(Records from a dataset)
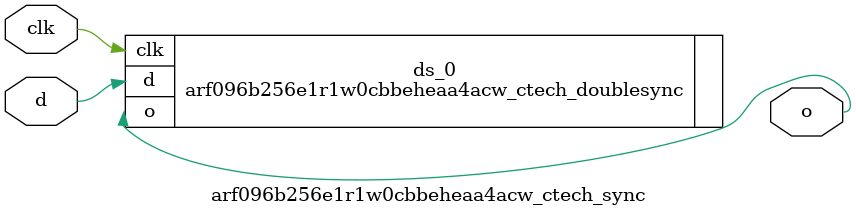
<source format=sv>

`ifndef ARF096B256E1R1W0CBBEHEAA4ACW_CTECH_SYNC_SV
`define ARF096B256E1R1W0CBBEHEAA4ACW_CTECH_SYNC_SV

module arf096b256e1r1w0cbbeheaa4acw_ctech_sync (
  input  logic  clk,
  input  logic  d,

  output logic  o
);

  arf096b256e1r1w0cbbeheaa4acw_ctech_doublesync ds_0 (.o(o), .d(d), .clk(clk));

endmodule // arf096b256e1r1w0cbbeheaa4acw_ctech_sync

`endif // ARF096B256E1R1W0CBBEHEAA4ACW_CTECH_SYNC_SV
</source>
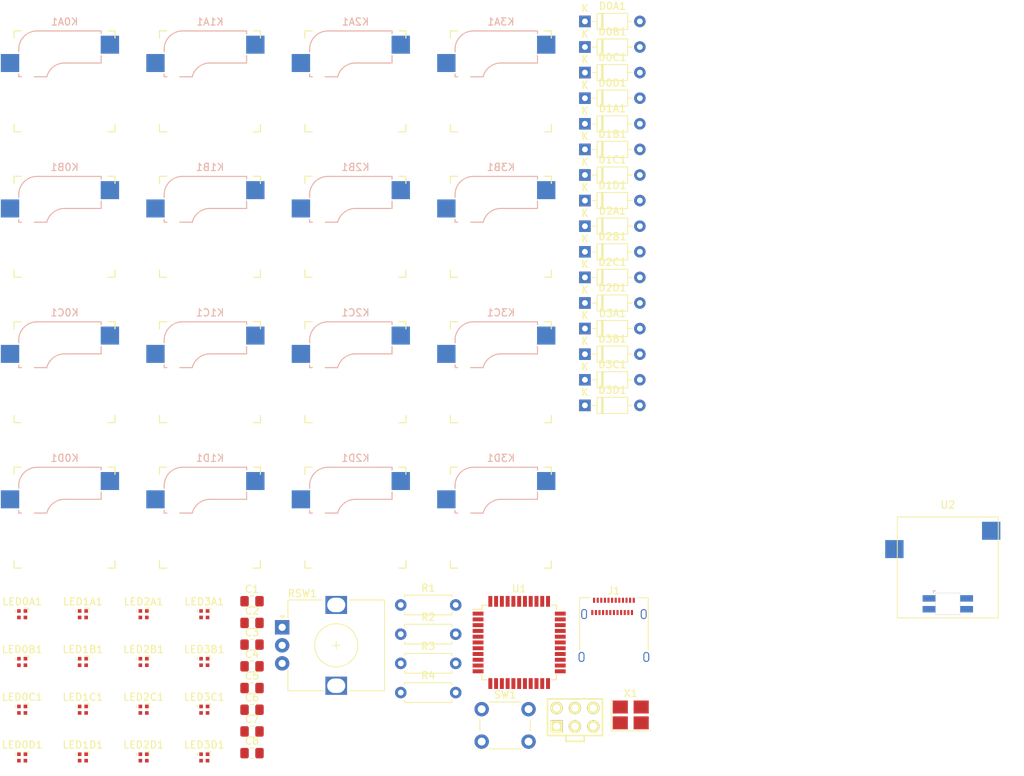
<source format=kicad_pcb>
(kicad_pcb (version 20221018) (generator pcbnew)

  (general
    (thickness 1.6)
  )

  (paper "A4")
  (layers
    (0 "F.Cu" signal)
    (31 "B.Cu" signal)
    (32 "B.Adhes" user "B.Adhesive")
    (33 "F.Adhes" user "F.Adhesive")
    (34 "B.Paste" user)
    (35 "F.Paste" user)
    (36 "B.SilkS" user "B.Silkscreen")
    (37 "F.SilkS" user "F.Silkscreen")
    (38 "B.Mask" user)
    (39 "F.Mask" user)
    (40 "Dwgs.User" user "User.Drawings")
    (41 "Cmts.User" user "User.Comments")
    (42 "Eco1.User" user "User.Eco1")
    (43 "Eco2.User" user "User.Eco2")
    (44 "Edge.Cuts" user)
    (45 "Margin" user)
    (46 "B.CrtYd" user "B.Courtyard")
    (47 "F.CrtYd" user "F.Courtyard")
    (48 "B.Fab" user)
    (49 "F.Fab" user)
    (50 "User.1" user)
    (51 "User.2" user)
    (52 "User.3" user)
    (53 "User.4" user)
    (54 "User.5" user)
    (55 "User.6" user)
    (56 "User.7" user)
    (57 "User.8" user)
    (58 "User.9" user)
  )

  (setup
    (pad_to_mask_clearance 0)
    (pcbplotparams
      (layerselection 0x00010fc_ffffffff)
      (plot_on_all_layers_selection 0x0000000_00000000)
      (disableapertmacros false)
      (usegerberextensions false)
      (usegerberattributes true)
      (usegerberadvancedattributes true)
      (creategerberjobfile true)
      (dashed_line_dash_ratio 12.000000)
      (dashed_line_gap_ratio 3.000000)
      (svgprecision 4)
      (plotframeref false)
      (viasonmask false)
      (mode 1)
      (useauxorigin false)
      (hpglpennumber 1)
      (hpglpenspeed 20)
      (hpglpendiameter 15.000000)
      (dxfpolygonmode true)
      (dxfimperialunits true)
      (dxfusepcbnewfont true)
      (psnegative false)
      (psa4output false)
      (plotreference true)
      (plotvalue true)
      (plotinvisibletext false)
      (sketchpadsonfab false)
      (subtractmaskfromsilk false)
      (outputformat 1)
      (mirror false)
      (drillshape 1)
      (scaleselection 1)
      (outputdirectory "")
    )
  )

  (net 0 "")
  (net 1 "Net-(U1-XTAL1)")
  (net 2 "GND")
  (net 3 "Net-(U1-XTAL2)")
  (net 4 "VCC")
  (net 5 "Net-(U1-UCap)")
  (net 6 "/rowA")
  (net 7 "Net-(D0A1-A)")
  (net 8 "/rowB")
  (net 9 "Net-(D0B1-A)")
  (net 10 "/rowC")
  (net 11 "Net-(D0C1-A)")
  (net 12 "/rowD")
  (net 13 "Net-(D0D1-A)")
  (net 14 "Net-(D1A1-A)")
  (net 15 "Net-(D1B1-A)")
  (net 16 "Net-(D1C1-A)")
  (net 17 "Net-(D1D1-A)")
  (net 18 "Net-(D2A1-A)")
  (net 19 "Net-(D2B1-A)")
  (net 20 "Net-(D2C1-A)")
  (net 21 "Net-(D2D1-A)")
  (net 22 "Net-(D3A1-A)")
  (net 23 "Net-(D3B1-A)")
  (net 24 "Net-(D3C1-A)")
  (net 25 "Net-(D3D1-A)")
  (net 26 "unconnected-(J1-TX1+-PadA2)")
  (net 27 "unconnected-(J1-TX1--PadA3)")
  (net 28 "Net-(J1-CC1)")
  (net 29 "Net-(U1-D+)")
  (net 30 "Net-(U1-D-)")
  (net 31 "unconnected-(J1-SBU1-PadA8)")
  (net 32 "unconnected-(J1-RX2--PadA10)")
  (net 33 "unconnected-(J1-RX2+-PadA11)")
  (net 34 "unconnected-(J1-TX2+-PadB2)")
  (net 35 "unconnected-(J1-TX2--PadB3)")
  (net 36 "Net-(J1-CC2)")
  (net 37 "unconnected-(J1-SBU2-PadB8)")
  (net 38 "unconnected-(J1-RX1--PadB10)")
  (net 39 "unconnected-(J1-RX1+-PadB11)")
  (net 40 "/MISO")
  (net 41 "/SCK")
  (net 42 "/MOSI")
  (net 43 "/RESET")
  (net 44 "/col0")
  (net 45 "/col1")
  (net 46 "/col2")
  (net 47 "/col3")
  (net 48 "/led0")
  (net 49 "Net-(LED0A1-DOUT)")
  (net 50 "Net-(LED0B1-DIN)")
  (net 51 "Net-(LED0B1-DOUT)")
  (net 52 "Net-(LED0C1-DIN)")
  (net 53 "Net-(LED0C1-DOUT)")
  (net 54 "Net-(LED0D1-DIN)")
  (net 55 "Net-(LED0D1-DOUT)")
  (net 56 "Net-(LED1A1-DOUT)")
  (net 57 "Net-(LED1B1-DOUT)")
  (net 58 "Net-(LED1C1-DOUT)")
  (net 59 "Net-(LED1D1-DOUT)")
  (net 60 "Net-(LED2A1-DOUT)")
  (net 61 "Net-(LED2B1-DOUT)")
  (net 62 "Net-(LED2C1-DOUT)")
  (net 63 "Net-(LED2D1-DOUT)")
  (net 64 "unconnected-(LED3D1-DOUT-Pad4)")
  (net 65 "Net-(U1-~{HWB{slash}PE2})")
  (net 66 "/rotA")
  (net 67 "/rotB")
  (net 68 "unconnected-(U1-PE6{slash}AIN0-Pad1)")
  (net 69 "unconnected-(U1-PB0{slash}SS-Pad8)")
  (net 70 "unconnected-(U1-PB7{slash}~{RTS}-Pad12)")
  (net 71 "unconnected-(U1-PD0{slash}INT0-Pad18)")
  (net 72 "unconnected-(U1-PD1{slash}INT1-Pad19)")
  (net 73 "unconnected-(U1-PD2{slash}RXD1-Pad20)")
  (net 74 "unconnected-(U1-PD3{slash}TXD1-Pad21)")
  (net 75 "unconnected-(U1-PD5{slash}XCK1-Pad22)")
  (net 76 "unconnected-(U1-ICP1{slash}PD4-Pad25)")
  (net 77 "unconnected-(U1-T1{slash}PD6-Pad26)")
  (net 78 "unconnected-(U1-T0{slash}PD7-Pad27)")
  (net 79 "unconnected-(U1-AREF-Pad42)")
  (net 80 "unconnected-(U2-Pad1)")
  (net 81 "unconnected-(U2-Pad2)")
  (net 82 "unconnected-(U2-VSS-Pad3)")
  (net 83 "unconnected-(U2-DIN-Pad4)")
  (net 84 "unconnected-(U2-DOUT-Pad5)")
  (net 85 "unconnected-(U2-VDD-Pad6)")

  (footprint "Diode_THT:D_DO-35_SOD27_P7.62mm_Horizontal" (layer "F.Cu") (at 119.795 91.11))

  (footprint "Connector_USB:USB_C_Receptacle_Amphenol_12401610E4-2A" (layer "F.Cu") (at 123.815 123.16))

  (footprint "LED_SMD:LED_SK6812_EC15_1.5x1.5mm" (layer "F.Cu") (at 41.75 133.315))

  (footprint "LED_SMD:LED_SK6812_EC15_1.5x1.5mm" (layer "F.Cu") (at 67.01 126.695))

  (footprint "Package_QFP:TQFP-44_10x10mm_P0.8mm" (layer "F.Cu") (at 110.675 123.99))

  (footprint "Diode_THT:D_DO-35_SOD27_P7.62mm_Horizontal" (layer "F.Cu") (at 119.795 87.56))

  (footprint "Diode_THT:D_DO-35_SOD27_P7.62mm_Horizontal" (layer "F.Cu") (at 119.795 80.46))

  (footprint "LED_SMD:LED_SK6812_EC15_1.5x1.5mm" (layer "F.Cu") (at 58.59 133.315))

  (footprint "LED_SMD:LED_SK6812_EC15_1.5x1.5mm" (layer "F.Cu") (at 67.01 139.935))

  (footprint "Capacitor_SMD:C_0805_2012Metric_Pad1.18x1.45mm_HandSolder" (layer "F.Cu") (at 73.625 139.34))

  (footprint "LED_SMD:LED_SK6812_EC15_1.5x1.5mm" (layer "F.Cu") (at 50.17 139.935))

  (footprint "Capacitor_SMD:C_0805_2012Metric_Pad1.18x1.45mm_HandSolder" (layer "F.Cu") (at 73.625 130.31))

  (footprint "Resistor_THT:R_Axial_DIN0207_L6.3mm_D2.5mm_P7.62mm_Horizontal" (layer "F.Cu") (at 94.255 118.79))

  (footprint "keyswitches.pretty-master:Kailh_socket_MX" (layer "F.Cu") (at 47.625 46.17))

  (footprint "keyswitches.pretty-master:Kailh_socket_MX" (layer "F.Cu") (at 87.965 66.34))

  (footprint "keyswitches.pretty-master:Kailh_socket_MX" (layer "F.Cu") (at 67.795 66.34))

  (footprint "keyswitches.pretty-master:Kailh_socket_MX" (layer "F.Cu") (at 67.795 106.68))

  (footprint "Diode_THT:D_DO-35_SOD27_P7.62mm_Horizontal" (layer "F.Cu") (at 119.795 73.36))

  (footprint "Resistor_THT:R_Axial_DIN0207_L6.3mm_D2.5mm_P7.62mm_Horizontal" (layer "F.Cu") (at 94.255 130.94))

  (footprint "Button_Switch_THT:SW_PUSH_6mm" (layer "F.Cu") (at 105.475 133.24))

  (footprint "LED_SMD:LED_SK6812_EC15_1.5x1.5mm" (layer "F.Cu") (at 58.59 139.935))

  (footprint "Capacitor_SMD:C_0805_2012Metric_Pad1.18x1.45mm_HandSolder" (layer "F.Cu") (at 73.625 118.27))

  (footprint "keyswitches.pretty-master:Kailh_socket_MX" (layer "F.Cu") (at 108.135 86.51))

  (footprint "Capacitor_SMD:C_0805_2012Metric_Pad1.18x1.45mm_HandSolder" (layer "F.Cu") (at 73.625 127.3))

  (footprint "Capacitor_SMD:C_0805_2012Metric_Pad1.18x1.45mm_HandSolder" (layer "F.Cu") (at 73.625 136.33))

  (footprint "Resistor_THT:R_Axial_DIN0207_L6.3mm_D2.5mm_P7.62mm_Horizontal" (layer "F.Cu") (at 94.255 122.84))

  (footprint "LED_SMD:LED_SK6812_EC15_1.5x1.5mm" (layer "F.Cu") (at 58.59 120.075))

  (footprint "keyswitches.pretty-master:Kailh_socket_MX" (layer "F.Cu") (at 87.965 106.68))

  (footprint "keyswitches.pretty-master:Kailh_socket_MX" (layer "F.Cu") (at 67.795 46.17))

  (footprint "Capacitor_SMD:C_0805_2012Metric_Pad1.18x1.45mm_HandSolder" (layer "F.Cu") (at 73.625 133.32))

  (footprint "keyswitches.pretty-master:Kailh_socket_MX" (layer "F.Cu") (at 47.625 86.51))

  (footprint "keyswitches.pretty-master:Kailh_socket_MX" (layer "F.Cu") (at 87.965 46.17))

  (footprint "Crystal:Crystal_SMD_SeikoEpson_FA238-4Pin_3.2x2.5mm_HandSoldering" (layer "F.Cu") (at 126.145 134.04))

  (footprint "Diode_THT:D_DO-35_SOD27_P7.62mm_Horizontal" (layer "F.Cu")
    (tstamp 8d3bc819-80a5-4631-b00f-3841187ee590)
    (at 119.795 41.41)
    (descr "Diode, DO-35_SOD27 series, Axial, Horizontal, pin pitch=7.62mm, , length*diameter=4*2mm^2, , http://www.diodes.com/_files/packages/DO-35.pdf")
    (tags "Diode DO-35_SOD27 series Axial Horizontal pin pitch 7.62mm  length 4mm diameter 2mm")
    (property "Sheetfile" "RB-Macro16.kicad_sch")
    (property "Sheetname" "")
    (property "ki_description" "Diode")
    (property "ki_keywords" "diode")
    (path "/c7f83df3-5e6e-4221-99b1-572361ed97dd")
    (attr through_hole)
    (fp_text reference "D0B1" (at 3.81 -2.12) (layer "F.SilkS")
        (effects (font (size 1 1) (thickness 0.15)))
      (tstamp a71b76c8-c798-406d-a0eb-922088ad72da)
    )
    (fp_text value "D" (at 3.81 2.12) (layer "F.Fab")
        (effects (font (size 1 1) (thickness 0.15)))
      (tstamp b0fe6dd0-01b8-428e-8cd3-29a3c8ac41b9)
    )
    (fp_text user "K" (at 0 -1.8) (layer "F.SilkS")
        (effects (font (size 1 1) (thickness 0.15)))
      (tstamp d56848c1-74ae-4adf-a95e-f98791764208)
    )
    (fp_text user "${REFERENCE}" (at 4.11 0) (layer "F.Fab")
        (effects (font (size 0.8 0.8) (thickness 0.12)))
      (tstamp 5bc65a26-c2bd-40e3-9847-c967b4b4265b)
    )
    (fp_text user "K" (at 0 -1.8) (layer "F.Fab")
        (effects (font (size 1 1) (thickness 0.15)))
      (tstamp 99ad45b7-54ac-472f-af46-345786fb31be)
    )
    (fp_line (start 1.04 0) (end 1.69 0)
      (stroke (width 0.12) (type solid)) (layer "F.SilkS") (tstamp ebb249ab-81c9-4a50-b527-5f0fd6e934c2))
    (fp_line (start 1.69 -1.12) (end 1.69 1.12)
      (stroke (width 0.12) (type solid)) (layer "F.SilkS") (tstamp 457d87e1-25e6-4378-8f5b-55faf2550f3f))
    (fp_line (start 1.69 1.12) (end 5.93 1.12)
      (stroke (width 0.12) (type solid)) (layer "F.SilkS") (tstamp a2e042c3-4e59-4b50-9946-d43165e9b34c))
    (fp_line (start 2.29 -1.12) (end 2.29 1.12)
      (stroke (width 0.12) (type solid)) (layer "F.SilkS") (tstamp b9d334e0-01e0-4150-ac80-19b22e2558ee))
    (fp_line (start 2.41 -1.12) (end 2.41 1.12)
      (stroke (width 0.12) (type solid)) (layer "F.SilkS") (tstamp 202b57e1-e6c2-4edd-bd3b-22f567ceb0a4))
    (fp_line (start 2.53 -1.12) (end 2.53 1.12)
      (stroke (width 0.12) (type solid)) (layer "F.SilkS") (tstamp 5dd239cc-8d3b-4a76-968d-1c05e3802aa0))
    (fp_line (start 5.93 -1.12) (end 1.69 -1.12)
      (stroke (width 0.12) (type solid)) (layer "F.SilkS") (tstamp 08c52611-1b3b-4aa3-854d-3d9173f5a4f8))
    (fp_line (start 5.93 1.12) (end 5.93 -1.12)
      (stroke (width 0.12) (type solid)) (layer "F.SilkS") (tstamp 86c003ef-7dda-421b-8874-c6d059bc2e25))
    (fp_line (start 6.58 0) (end 5.93 0)
      (stroke (width 0.12) (type solid)) (layer "F.SilkS") (tstamp fb83e45a-168d-48e5-9193-a2e39ae16506))
    (fp_line (start -1.05 -1.25) (end -1.05 1.25)
      (stroke (width 0.05) (type solid)) (layer "F.CrtYd") (tstamp 5ce78da0-b3c8-4753-b019-7221c7e3490c))
    (fp_line (start -1.05 1.25) (end 8.67 1.25)
      (stroke (width 0.05) (type solid)) (layer "F.CrtYd") (tstamp 65ba380e-a297-4a53-a99d-8c4725bb98ed))
    (fp_line (start 8.67 -1.25) (end -1.05 -1.25)
      (stroke (width 0.05) (type solid)) (layer "F.CrtYd") (tstamp 788162e8-e54f-4139-9f43-9f137f215a02))
    (fp_line (start 8.67 1.25) (end 8.67 -1.25)
      (stroke (width 0.05) (type solid)) (layer "F.CrtYd") (tstamp f681ff1c-5d6d-47ff-9860-c17f12ecf105))
    (fp_line (start 0 0) (end 1.81 0)
      (stroke (width 0.1) (type solid)) (layer "F.Fab") (tstamp 91f1e73c-211c-4d45-9ea4-0b933cd793e5))
    (fp_line (start 1.81 -1) (end 1.81 1)
      (stroke (width 0.1) (type solid)) (layer "F.Fab") (tstamp 6a57dbec-1671-4907-a1b3-b03b6571ec57))
    (fp_line (start 1.81 1) (end 5.81 1)
      (stroke (width 0.1) (type solid)) (layer "F.Fab") (tstamp 5ec38aa1-2716-4638-9fd7-27686008d35e))
    (fp_line (start 2.31 -1) (end 2.31 1)
      (stroke (width 0.1) (type solid)) (layer "F.Fab") (tstamp 1bdba003-365e-4ba6-abfa-cf474066b048))
    (fp_line (start 2.41 -1) (end 2.41 1)
      (stroke (width 0.1) (type solid)) (layer "F.Fab") (tstamp 995bdaef-9272-4845-93d5-f91581ce7e94))
    (fp_line (start 2.51 -1) (end 2.51 1)
      (stroke (width 0.1) (type solid)) (layer "F.Fab") (tstamp d873dca0-b49a-4e19-84c3-7e4ea8376147))
    (fp_line (start 5.81 -1) (end 1.81 -1)
      (stroke (width 0.1) (type solid)) (layer "F.Fab") (tstamp 5558c39f-3794-48c6-93c8-9932d04029df))
    (fp_line (start 5.81 1) (end 5.81 -1)
      (stroke (width 0.1) (type solid)) (layer "F.Fab") (tstamp 1f318b6c-760b-4db8-93e6-ef953eba48f9))
    (fp_line (start 7.62 0) (end 5.81 0)
      (stroke (width 0.1) (type solid)) (layer "F.Fab") (tstamp 03475fc6-54b6-4cbb-b0f8-390abd4bca63))
    (pad "1" thru_hole rect (at 0 0) (size 1.6 1.6) (drill 0.8) (layers "*.Cu" "*.Mask")
      (net 8 "/rowB") (pinfunction "K") (pintype "passive") (tstamp 4b4e9f56-84f9-4466-9c07-5ec9778f7588
... [180034 chars truncated]
</source>
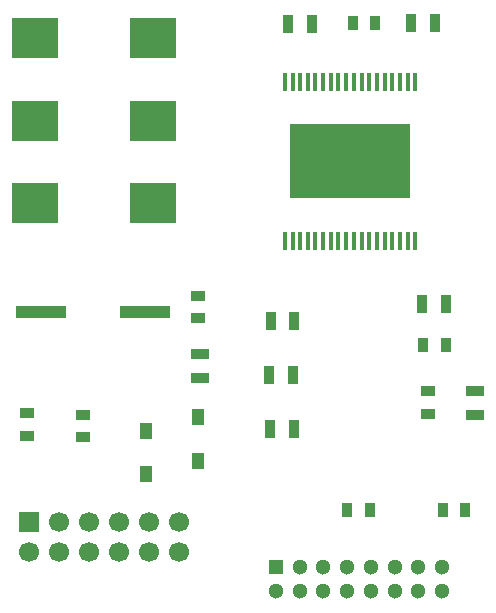
<source format=gbr>
%FSTAX23Y23*%
%MOIN*%
%SFA1B1*%

%IPPOS*%
%ADD19R,0.157480X0.133858*%
%ADD20R,0.033465X0.059055*%
%ADD21R,0.035433X0.051181*%
%ADD22R,0.401574X0.248031*%
%ADD23R,0.017323X0.059055*%
%ADD24R,0.059055X0.033465*%
%ADD25R,0.043307X0.055118*%
%ADD26R,0.051181X0.035433*%
%ADD27R,0.165354X0.043307*%
%ADD43C,0.051181*%
%ADD44R,0.051181X0.051181*%
%ADD45R,0.066929X0.066929*%
%ADD46C,0.066929*%
%LNpcb1_pads_top-1*%
%LPD*%
G54D19*
X00468Y02082D03*
X00861D03*
Y01807D03*
X00468D03*
X00861Y02357D03*
X00468D03*
G54D20*
X01389Y02405D03*
X0131D03*
X018Y02408D03*
X01721D03*
X01756Y0147D03*
X01835D03*
X0133Y01055D03*
X01251D03*
X01331Y01415D03*
X01252D03*
X01327Y01234D03*
X01248D03*
G54D21*
X016Y02407D03*
X01525D03*
X01835Y01335D03*
X0176D03*
X01507Y00785D03*
X01582D03*
X01825D03*
X019D03*
G54D22*
X01517Y01947D03*
G54D23*
X01299Y02212D03*
X01325D03*
X0135D03*
X01376D03*
X01401D03*
X01427D03*
X01453D03*
X01478D03*
X01504D03*
X01529D03*
X01555D03*
X01581D03*
X01606D03*
X01632D03*
X01657D03*
X01683D03*
X01709D03*
X01734D03*
X01299Y01681D03*
X01325D03*
X0135D03*
X01376D03*
X01401D03*
X01427D03*
X01453D03*
X01478D03*
X01504D03*
X01529D03*
X01555D03*
X01581D03*
X01606D03*
X01632D03*
X01657D03*
X01683D03*
X01709D03*
X01734D03*
G54D24*
X01934Y01101D03*
Y0118D03*
X01015Y01303D03*
Y01225D03*
G54D25*
X00835Y01048D03*
Y00905D03*
X01011Y01093D03*
Y00949D03*
G54D26*
X0044Y01032D03*
Y01107D03*
X01775Y0118D03*
Y01105D03*
X0101Y01425D03*
Y01499D03*
X00625Y01027D03*
Y01102D03*
G54D27*
X00834Y01445D03*
X00487D03*
G54D43*
X01822Y00515D03*
X01743D03*
X01665D03*
X01586D03*
X01507D03*
X01428D03*
X0135D03*
X01271D03*
X01822Y00593D03*
X01743D03*
X01665D03*
X01586D03*
X01507D03*
X01428D03*
X0135D03*
G54D44*
X01271Y00593D03*
G54D45*
X00445Y00745D03*
G54D46*
X00545Y00745D03*
X00645D03*
X00745D03*
X00845D03*
X00945D03*
X00445Y00645D03*
X00545D03*
X00645D03*
X00745D03*
X00845D03*
X00945D03*
M02*
</source>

**Description of the task:** In the entries above, restate word for word the lines between the one holding "(at 41.75 133.315))" and the one holding "(at 58.59 139.935))", inclusive, and nothing besides.

**Task solution:**
  (footprint "LED_SMD:LED_SK6812_EC15_1.5x1.5mm" (layer "F.Cu") (at 41.75 133.315))

  (footprint "LED_SMD:LED_SK6812_EC15_1.5x1.5mm" (layer "F.Cu") (at 67.01 126.695))

  (footprint "Package_QFP:TQFP-44_10x10mm_P0.8mm" (layer "F.Cu") (at 110.675 123.99))

  (footprint "Diode_THT:D_DO-35_SOD27_P7.62mm_Horizontal" (layer "F.Cu") (at 119.795 87.56))

  (footprint "Diode_THT:D_DO-35_SOD27_P7.62mm_Horizontal" (layer "F.Cu") (at 119.795 80.46))

  (footprint "LED_SMD:LED_SK6812_EC15_1.5x1.5mm" (layer "F.Cu") (at 58.59 133.315))

  (footprint "LED_SMD:LED_SK6812_EC15_1.5x1.5mm" (layer "F.Cu") (at 67.01 139.935))

  (footprint "Capacitor_SMD:C_0805_2012Metric_Pad1.18x1.45mm_HandSolder" (layer "F.Cu") (at 73.625 139.34))

  (footprint "LED_SMD:LED_SK6812_EC15_1.5x1.5mm" (layer "F.Cu") (at 50.17 139.935))

  (footprint "Capacitor_SMD:C_0805_2012Metric_Pad1.18x1.45mm_HandSolder" (layer "F.Cu") (at 73.625 130.31))

  (footprint "Resistor_THT:R_Axial_DIN0207_L6.3mm_D2.5mm_P7.62mm_Horizontal" (layer "F.Cu") (at 94.255 118.79))

  (footprint "keyswitches.pretty-master:Kailh_socket_MX" (layer "F.Cu") (at 47.625 46.17))

  (footprint "keyswitches.pretty-master:Kailh_socket_MX" (layer "F.Cu") (at 87.965 66.34))

  (footprint "keyswitches.pretty-master:Kailh_socket_MX" (layer "F.Cu") (at 67.795 66.34))

  (footprint "keyswitches.pretty-master:Kailh_socket_MX" (layer "F.Cu") (at 67.795 106.68))

  (footprint "Diode_THT:D_DO-35_SOD27_P7.62mm_Horizontal" (layer "F.Cu") (at 119.795 73.36))

  (footprint "Resistor_THT:R_Axial_DIN0207_L6.3mm_D2.5mm_P7.62mm_Horizontal" (layer "F.Cu") (at 94.255 130.94))

  (footprint "Button_Switch_THT:SW_PUSH_6mm" (layer "F.Cu") (at 105.475 133.24))

  (footprint "LED_SMD:LED_SK6812_EC15_1.5x1.5mm" (layer "F.Cu") (at 58.59 139.935))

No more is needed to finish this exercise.